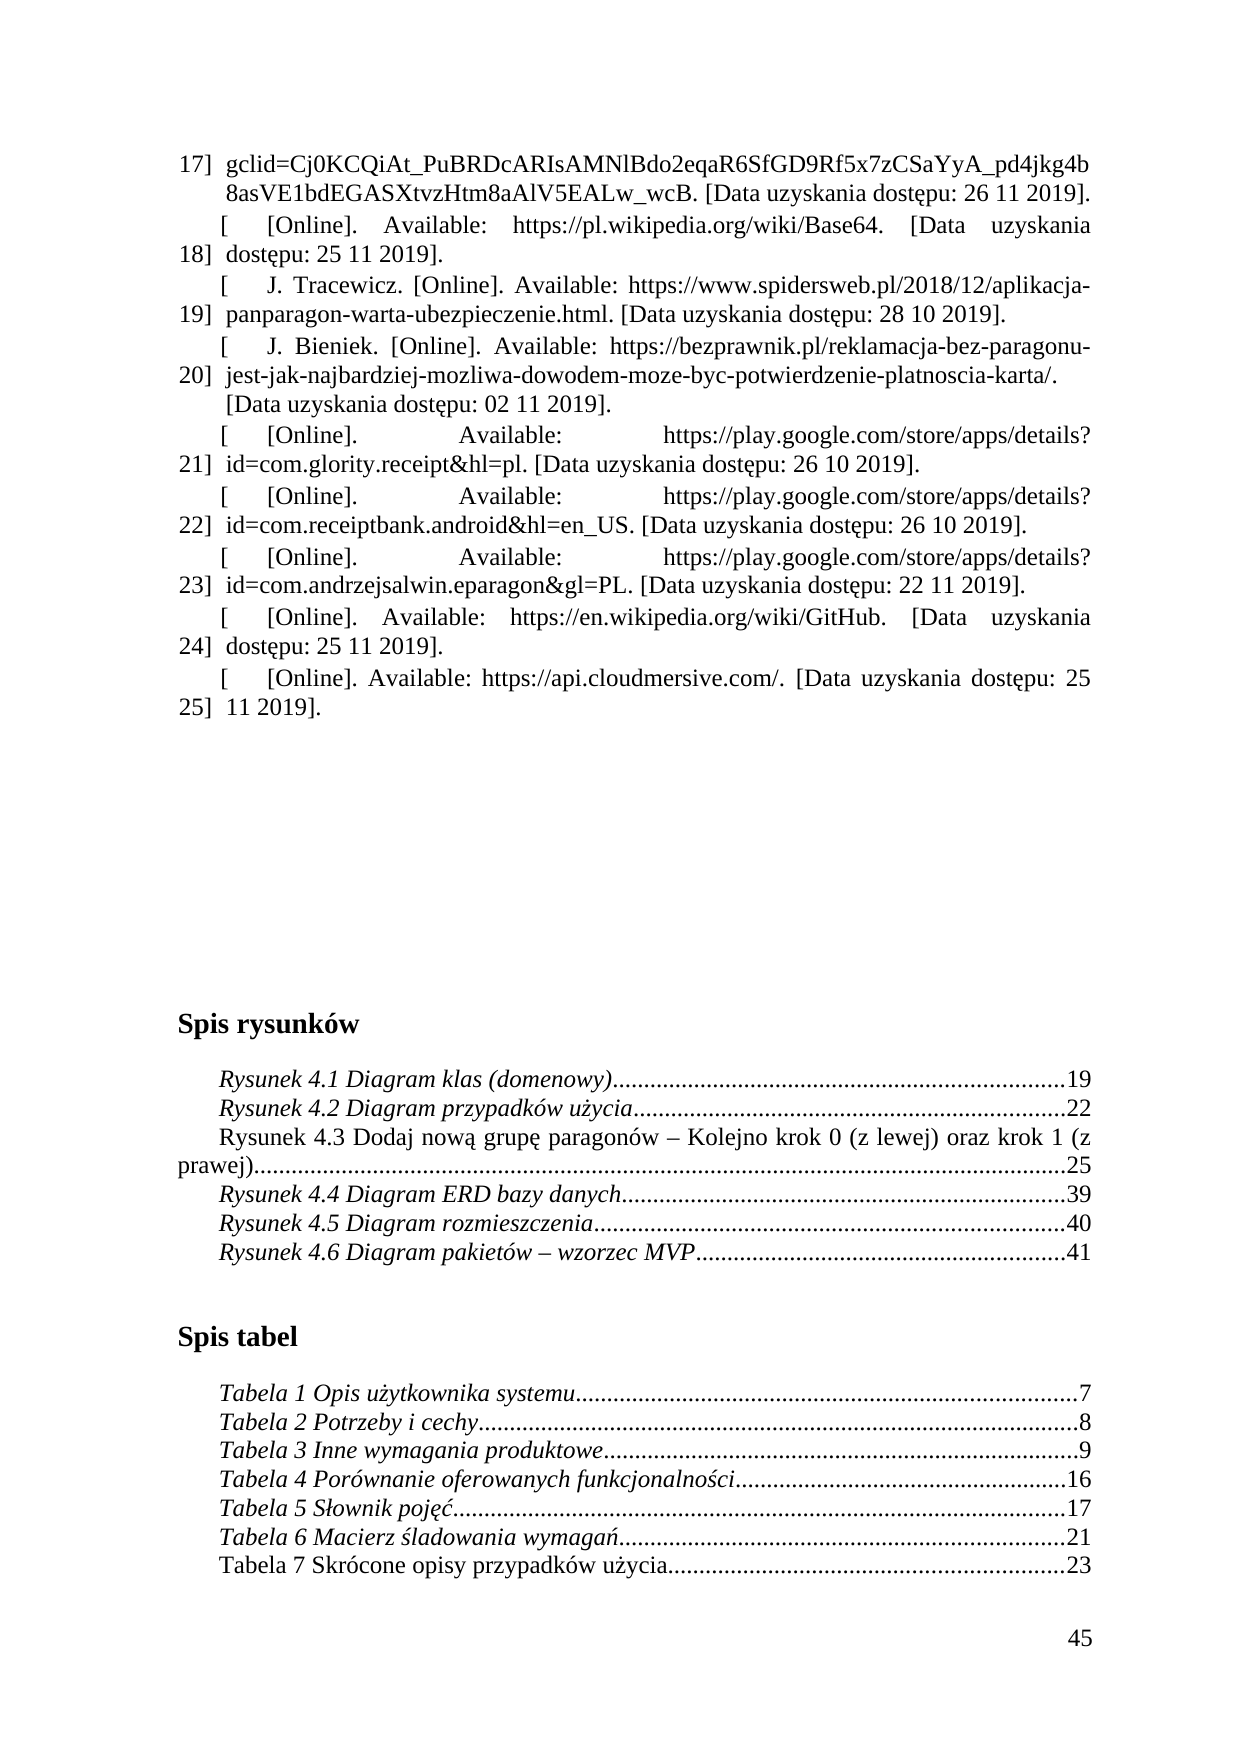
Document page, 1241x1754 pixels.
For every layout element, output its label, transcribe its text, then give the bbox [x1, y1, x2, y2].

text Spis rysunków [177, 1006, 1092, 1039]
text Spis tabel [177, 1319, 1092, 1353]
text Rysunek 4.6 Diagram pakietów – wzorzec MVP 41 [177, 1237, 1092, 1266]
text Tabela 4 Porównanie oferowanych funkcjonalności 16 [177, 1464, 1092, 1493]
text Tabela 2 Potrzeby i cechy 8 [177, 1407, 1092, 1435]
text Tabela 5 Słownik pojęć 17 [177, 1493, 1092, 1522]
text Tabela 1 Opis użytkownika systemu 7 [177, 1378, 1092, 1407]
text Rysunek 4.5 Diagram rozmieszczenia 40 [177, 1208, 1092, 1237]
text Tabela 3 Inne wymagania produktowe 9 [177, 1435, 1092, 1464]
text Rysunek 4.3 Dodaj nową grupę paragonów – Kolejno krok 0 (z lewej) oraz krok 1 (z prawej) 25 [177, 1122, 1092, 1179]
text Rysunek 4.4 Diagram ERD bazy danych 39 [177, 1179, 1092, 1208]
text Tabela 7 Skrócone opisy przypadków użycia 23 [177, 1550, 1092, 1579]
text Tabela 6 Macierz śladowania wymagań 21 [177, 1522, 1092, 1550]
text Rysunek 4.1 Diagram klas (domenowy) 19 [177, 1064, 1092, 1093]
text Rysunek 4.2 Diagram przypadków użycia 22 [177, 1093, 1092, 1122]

Exercise: Write the records out again in full, exactly, and skip every picture.

Answer for this exercise:
Document page, 1241x1754 pixels.
For every layout element, output its label, transcribe its text, then give the bbox [x1, y1, x2, y2].

text Spis rysunków [177, 1006, 1092, 1039]
text Spis tabel [177, 1319, 1092, 1353]
text Rysunek 4.6 Diagram pakietów – wzorzec MVP 41 [177, 1237, 1092, 1266]
text Tabela 4 Porównanie oferowanych funkcjonalności 16 [177, 1464, 1092, 1493]
text Tabela 2 Potrzeby i cechy 8 [177, 1407, 1092, 1435]
text Tabela 5 Słownik pojęć 17 [177, 1493, 1092, 1522]
text Tabela 1 Opis użytkownika systemu 7 [177, 1378, 1092, 1407]
text Rysunek 4.5 Diagram rozmieszczenia 40 [177, 1208, 1092, 1237]
text Tabela 3 Inne wymagania produktowe 9 [177, 1435, 1092, 1464]
text Rysunek 4.3 Dodaj nową grupę paragonów – Kolejno krok 0 (z lewej) oraz krok 1 (z prawej) 25 [177, 1122, 1092, 1179]
text Rysunek 4.4 Diagram ERD bazy danych 39 [177, 1179, 1092, 1208]
text Tabela 7 Skrócone opisy przypadków użycia 23 [177, 1550, 1092, 1579]
text Tabela 6 Macierz śladowania wymagań 21 [177, 1522, 1092, 1550]
text Rysunek 4.1 Diagram klas (domenowy) 19 [177, 1064, 1092, 1093]
text Rysunek 4.2 Diagram przypadków użycia 22 [177, 1093, 1092, 1122]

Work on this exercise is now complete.